A tan solo 12,5 años luz de distancia, se encuentra la “estrella de Teegarden”. Se trata de una de las estrellas más pequeñas que existen, del tipo enana roja, que forma parte de la constelación de Aries. Su temperatura es de 2.700°C y su masa es una décima parte la del Sol. A pesar de su proximidad, no fue descubierta hasta 2003, por su débil luminosidad.
“Hemos estado observando esta estrella durante tres años para ver posibles variaciones periódicas en su velocidad”, explica Mathias Zechmeister, investigador de la Universidad de Göttingen y primer autor del estudio. Los datos han revelado la existencia de dos planetas, ambos similares a los planetas interiores del Sistema Solar. Apenas son un poco mayores que la Tierra y están situados en la llamada “zona habitable”, donde podría existir agua líquida. “Es posible que estos dos planetas formen parte de un sistema más grande”, señala Stefan Dreizler, también investigador de la Universidad de Göttingen y coautor de este trabajo.

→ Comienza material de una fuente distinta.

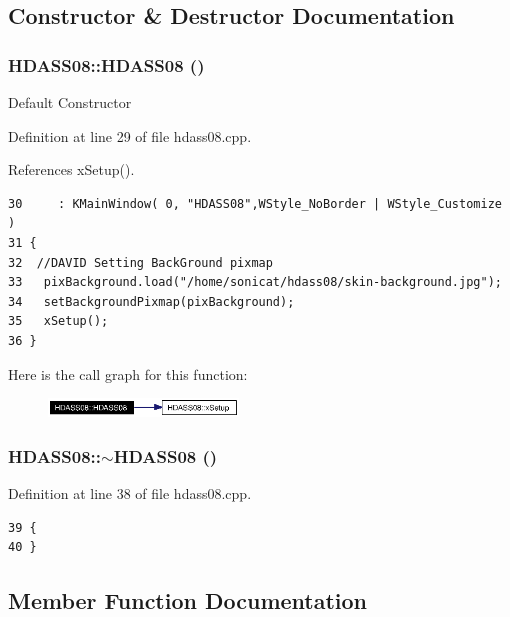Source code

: \subsection{Constructor \& Destructor Documentation}
\subsubsection{\setlength{\rightskip}{0pt plus 5cm}HDASS08::HDASS08 ()}\label{classHDASS08_HDASS08a0}


Default Constructor 

Definition at line 29 of file hdass08.cpp.

References x\-Setup().



\footnotesize\begin{verbatim}30     : KMainWindow( 0, "HDASS08",WStyle_NoBorder | WStyle_Customize  )
31 {
32  //DAVID Setting BackGround pixmap
33   pixBackground.load("/home/sonicat/hdass08/skin-background.jpg");
34   setBackgroundPixmap(pixBackground);
35   xSetup();
36 }
\end{verbatim}\normalsize 


Here is the call graph for this function:\begin{figure}[H]
\begin{center}
\leavevmode
\includegraphics[width=143pt]{classHDASS08_HDASS08a0_cgraph}
\end{center}
\end{figure}
\subsubsection{\setlength{\rightskip}{0pt plus 5cm}HDASS08::$\sim${\bf HDASS08} ()\hspace{0.3cm}{\tt  [virtual]}}\label{classHDASS08_HDASS08a2}




Definition at line 38 of file hdass08.cpp.



\footnotesize\begin{verbatim}39 {
40 }
\end{verbatim}\normalsize 


\subsection{Member Function Documentation}
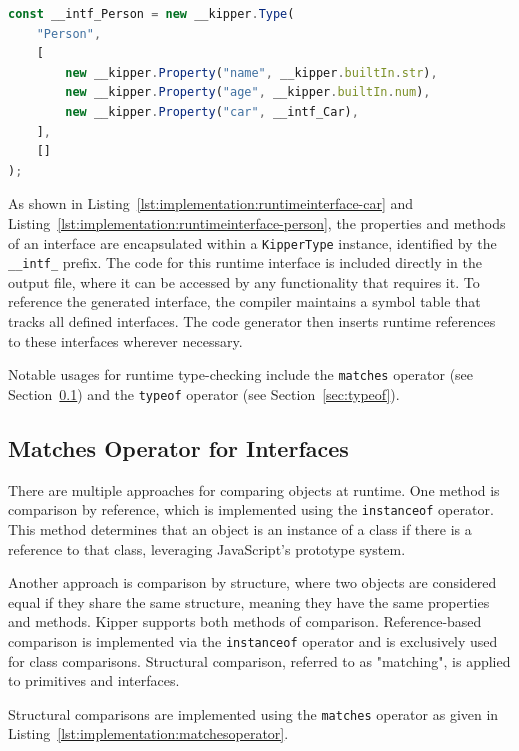 \begin{lstlisting}[language=Typescript,caption=The runtime representation of the example interface \lstinline|Person|,label=lst:implementation:runtimeinterface-person]
const __intf_Person = new __kipper.Type(
	"Person",
	[
		new __kipper.Property("name", __kipper.builtIn.str),
		new __kipper.Property("age", __kipper.builtIn.num),
		new __kipper.Property("car", __intf_Car),
	],
	[]
);
\end{lstlisting}

As shown in Listing~\ref{lst:implementation:runtimeinterface-car} and Listing~\ref{lst:implementation:runtimeinterface-person}, the properties and methods of an interface are encapsulated within a \lstinline|KipperType| instance, identified by the  \lstinline|__intf_| prefix. The code for this runtime interface is included directly in the output file, where it can be accessed by any functionality that requires it. To reference the generated interface, the compiler maintains a symbol table that tracks all defined interfaces. The code generator then inserts runtime references to these interfaces wherever necessary.

Notable usages for runtime type-checking include the \lstinline|matches| operator (see Section~\ref{sec:matches-operator}) and the \lstinline|typeof| operator (see Section~\ref{sec:typeof}).

\subsection{Matches Operator for Interfaces}
\label{sec:matches-operator}

There are multiple approaches for comparing objects at runtime. One method is comparison by reference, which is implemented using the \lstinline|instanceof| operator. This method determines that an object is an instance of a class if there is a reference to that class, leveraging JavaScript's prototype system.

Another approach is comparison by structure, where two objects are considered equal if they share the same structure, meaning they have the same properties and methods. Kipper supports both methods of comparison. Reference-based comparison is implemented via the \lstinline|instanceof| operator and is exclusively used for class comparisons. Structural comparison, referred to as "matching", is applied to primitives and interfaces. 

Structural comparisons are implemented using the \lstinline|matches| operator as given in Listing~\ref{lst:implementation:matchesoperator}.

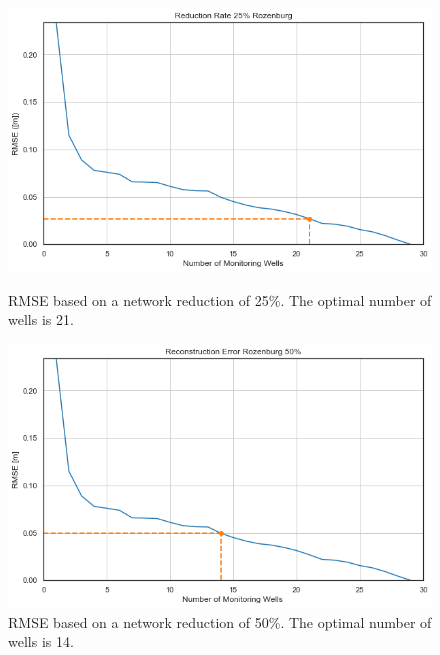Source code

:     \begin{figure}[htbp]
    \begin{minipage}{0.48\textwidth}
        \centering %
        \includegraphics[width=\linewidth]{frontmatter/Rozenburg-fig/new25.png}
        \caption{RMSE based on a network reduction of 25\%. The optimal number of wells is 21.}
        \label{roz25}
    \end{minipage}
    \begin{minipage}{0.48\textwidth}
        \centering %
        \includegraphics[width=\linewidth]{frontmatter/Rozenburg-fig/new50.png}
        \caption{RMSE based on a network reduction of 50\%. The optimal number of wells is 14.}
        \label{roz50}
    \end{minipage}
\end{figure}
\noindent
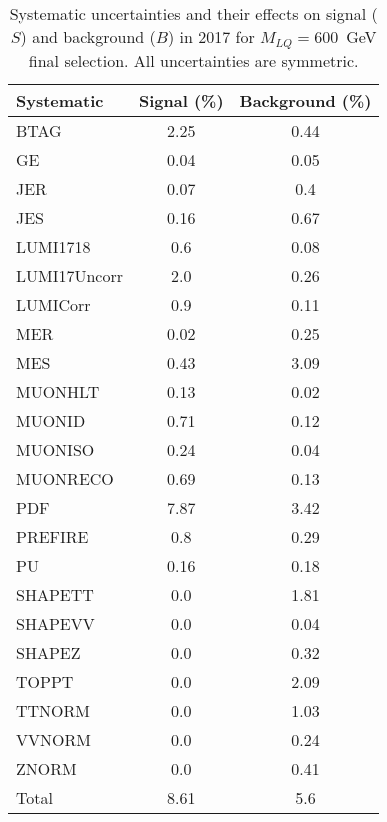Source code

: \begin{table}[htbp]
\begin{center}
\caption{Systematic uncertainties and their effects on signal ($S$) and background ($B$) in 2017 for $M_{LQ}=600$~GeV final selection. All uncertainties are symmetric.}
\begin{tabular}{lcc}
\hline\hline
Systematic & Signal (\%) & Background (\%) \\ \hline 
BTAG & 2.25 & 0.44\\ 
GE & 0.04 & 0.05\\ 
JER & 0.07 & 0.4\\ 
JES & 0.16 & 0.67\\ 
LUMI1718 & 0.6 & 0.08\\ 
LUMI17Uncorr & 2.0 & 0.26\\ 
LUMICorr & 0.9 & 0.11\\ 
MER & 0.02 & 0.25\\ 
MES & 0.43 & 3.09\\ 
MUONHLT & 0.13 & 0.02\\ 
MUONID & 0.71 & 0.12\\ 
MUONISO & 0.24 & 0.04\\ 
MUONRECO & 0.69 & 0.13\\ 
PDF & 7.87 & 3.42\\ 
PREFIRE & 0.8 & 0.29\\ 
PU & 0.16 & 0.18\\ 
SHAPETT & 0.0 & 1.81\\ 
SHAPEVV & 0.0 & 0.04\\ 
SHAPEZ & 0.0 & 0.32\\ 
TOPPT & 0.0 & 2.09\\ 
TTNORM & 0.0 & 1.03\\ 
VVNORM & 0.0 & 0.24\\ 
ZNORM & 0.0 & 0.41\\ 
Total & 8.61 & 5.6\\ \hline \hline
\end{tabular}
\label{tab:SysUncertainties_uujj_600}
\end{center}
\end{table}

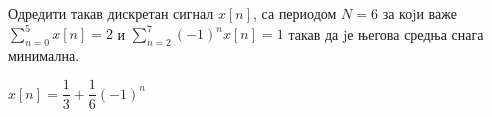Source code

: \PID 
Одредити такав дискретан сигнал $x[n]$, са периодом $N = 6$ за коjи важе
$\sum_{n=0}^{5} x[n] = 2$ и 
$\sum_{n=2}^{7} (-1)^n x[n] = 1$
такав да jе његова средња снага минимална.
\vspace*{2mm}

\textsc{}
$x[n] = \dfrac{1}{3} + \dfrac{1}{6} (-1)^n$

El IAC ha participado muy activamente en las campañas fotométricas de la estrella. Estas se han llevado a cabo con instrumentos como Muscat2, instalado en el Telescopio Carlos Sánchez, del Observatorio del Teide (Tenerife), y con infraestructuras de la red de telescopios de Las Cumbres Observatory, entre otras. “Estos estudios nos han permitido descartar que la señal de los planetas fuera debida a la actividad de la estrella y, en el caso de estos dos nuevos planetas, no pudimos detectar sus tránsitos”, comenta Víctor Sánchez Béjar, investigador del IAC y otro de los autores del artículo que publica la revista Astronomy & Astrophysics.
Para poder utilizar el método del tránsito, los planetas deben pasar por delante del disco estelar y atenuar la luz procedente de la estrella durante un instante. Esta alineación fortuita solo ocurre para una fracción muy reducida de sistemas planetarios.
Curiosamente, el sistema de la estrella de Teegarden está situado en un lugar especial en el cielo: desde esta estrella, se podrían ver los planetas de nuestro sistema solar pasando por delante del Sol y, dentro de unos pocos años, la Tierra sería visible como un planeta en tránsito para cualquiera que pudiera estar mirando.